The trajectory has not slowed. Today, most U.S. couples spend between $20,000 and $40,000 on their big day. That’s more than many people spend on one year of a college degree. And as with college, a growing number of couples are starting to ask if it’s really worth the price.  

It’s bubble behavior, just like the housing bubble of 2008 or the dot-com bubble of the late 1990s. These industries were propped up by inflated expectations, easy money, and the soft assumption that prices only go one direction. The wedding industry has all the same fingerprints. But underneath the economics is a cultural warning sign. Society has stopped valuing the marriage and started fetishizing the wedding. As marriage began to lose its institutional weight, the wedding was asked to carry more.  

Social media has poured fuel on the fire. Brides-to-be are served an endless scroll of trends, aesthetics and must-have moments, each one raising the bar for what a wedding is supposed to be. Add in celebrity-obsessed culture and the very natural human desire to signal “you’ve made it,” and it becomes easy to feel like you’re the only person in the world not doing it right. That feeling of inadequacy is exactly what the industry capitalizes on. Couples are not just paying for a wedding any more — they are buying the version of themselves they want the world to see. When that pressure meets a $40,000 price tag, debt is often the path of least resistance.

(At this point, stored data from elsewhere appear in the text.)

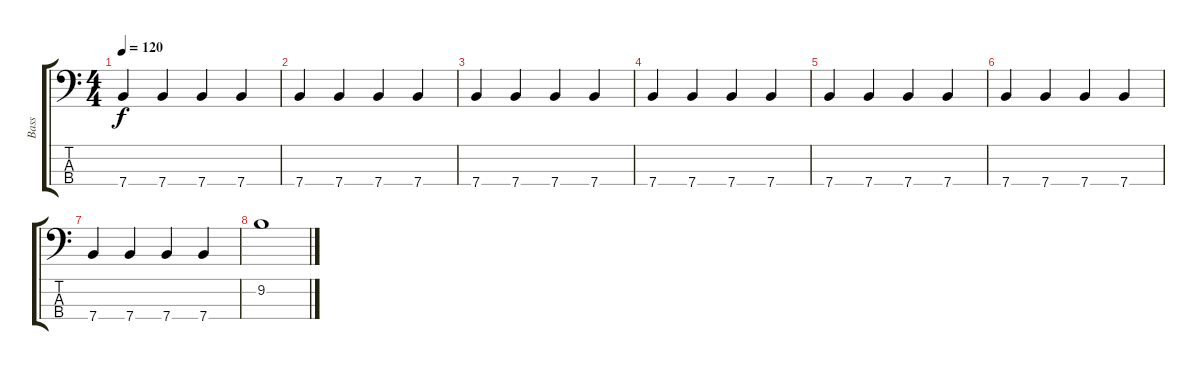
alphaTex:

\track ("Bass" "Bass") {instrument electricbassfinger}
\staff {score tabs}
\tuning (G2 D2 A1 E1) {hide}
\ts (4 4)
\tempo 120
\clef f4
\ks c
7.4.4{dy f} 7.4.4 7.4.4 7.4.4 |
7.4.4 7.4.4 7.4.4 7.4.4 |
7.4.4 7.4.4 7.4.4 7.4.4 |
7.4.4 7.4.4 7.4.4 7.4.4 |
7.4.4 7.4.4 7.4.4 7.4.4 |
7.4.4 7.4.4 7.4.4 7.4.4 |
7.4.4 7.4.4 7.4.4 7.4.4 |
9.2.1
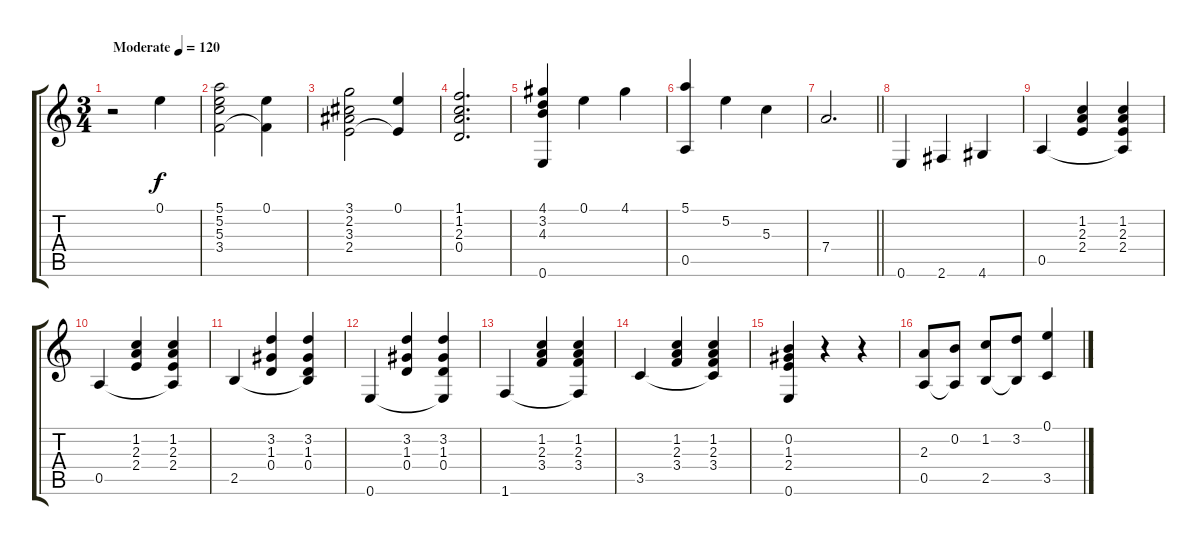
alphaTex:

\track "" {instrument acousticguitarsteel}
\staff {score tabs}
\tuning (E4 B3 G3 D3 A2 E2) {hide}
\ts (3 4)
\tempo (120 "Moderate")
\clef g2
\ks c
r.2{dy f instrument acousticguitarsteel} 0.1.4 |
(5.1 5.2 5.3 3.4).2 (0.1 3.4{t}).4 |
(3.1 2.2 3.3 2.4).2 (0.1 2.4{t}).4 |
(1.1 1.2 2.3 0.4).2{d} |
(4.1 3.2 4.3 0.6).4 0.1.4 4.1.4 |
(5.1 0.5).4 5.2.4 5.3.4 |
\barLineRight lightlight
7.4.2{d} |
0.6.4 2.6.4 4.6.4 |
0.5.4 (1.2 2.3 2.4).4 (1.2 2.3 2.4 0.5{t}).4 |
0.5.4 (1.2 2.3 2.4).4 (1.2 2.3 2.4 0.5{t}).4 |
2.5.4 (3.2 1.3 0.4).4 (3.2 1.3 0.4 2.5{t}).4 |
0.6.4 (3.2 1.3 0.4).4 (3.2 1.3 0.4 0.6{t}).4 |
1.6.4 (1.2 2.3 3.4).4 (1.2 2.3 3.4 1.6{t}).4 |
3.5.4 (1.2 2.3 3.4).4 (1.2 2.3 3.4 3.5{t}).4 |
(0.2 1.3 2.4 0.6).4 r.4 r.4 |
(2.3 0.5).8 (0.2 0.5{t}).8 (1.2 2.5).8 (3.2 2.5{t}).8 (0.1 3.5).4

Credit is not inherently the problem. People finance cars, homes and education all the time. But those things are assets, something that holds value and builds equity and income. A wedding is a single day. When more than two-thirds of couples in 2025 reported using personal loans or credit cards to pay for their weddings, the numbers start to look uncomfortably familiar. Debt taken on to meet an artificially inflated standard, by people who can’t comfortably afford it, propped up by an industry that profits from insecurity. This is not just a personal finance problem, but a systematic one. History doesn’t repeat itself, but it sure does rhyme.  

This raises the question of what happens when the model breaks. The instinct is to assume that the bubble-burst will automatically lead to cheaper weddings. But that probably won’t be how it plays out.  

Consider what happened to Airbnb when rising interest rates and overcrowding broke its model. Prices didn’t fall, but quality sure did. High-quality rentals moved to personal use or longer-term rentals. What remained on the platforms were properties that could not attract longer-term tenants, listed by hosts who were desperate to keep trying. Guests did not get a discount — they got a worse product at the same price.

A wedding industry bust would likely follow a similar trajectory, but unevenly. Wedding venues hold a hard asset that can easily be redeployed into another industry, so prices will likely hold. Photographers have transferable skills and will survive at lower margins. But wedding planners and florists are in a different position. Their adjacent markets are thin, and there is no comparable industry waiting to absorb them. Many will be forced to exit as price wars and closures follow, which will ultimately lead to some level of price stabilization.

Weddings won’t become dramatically more affordable. They will just become less polished. 

Every bubble tells itself it is different. But the wedding industry is not different — it is just dressed up nicer. 

Lydia Love is a senior at North Carolina State University studying economics.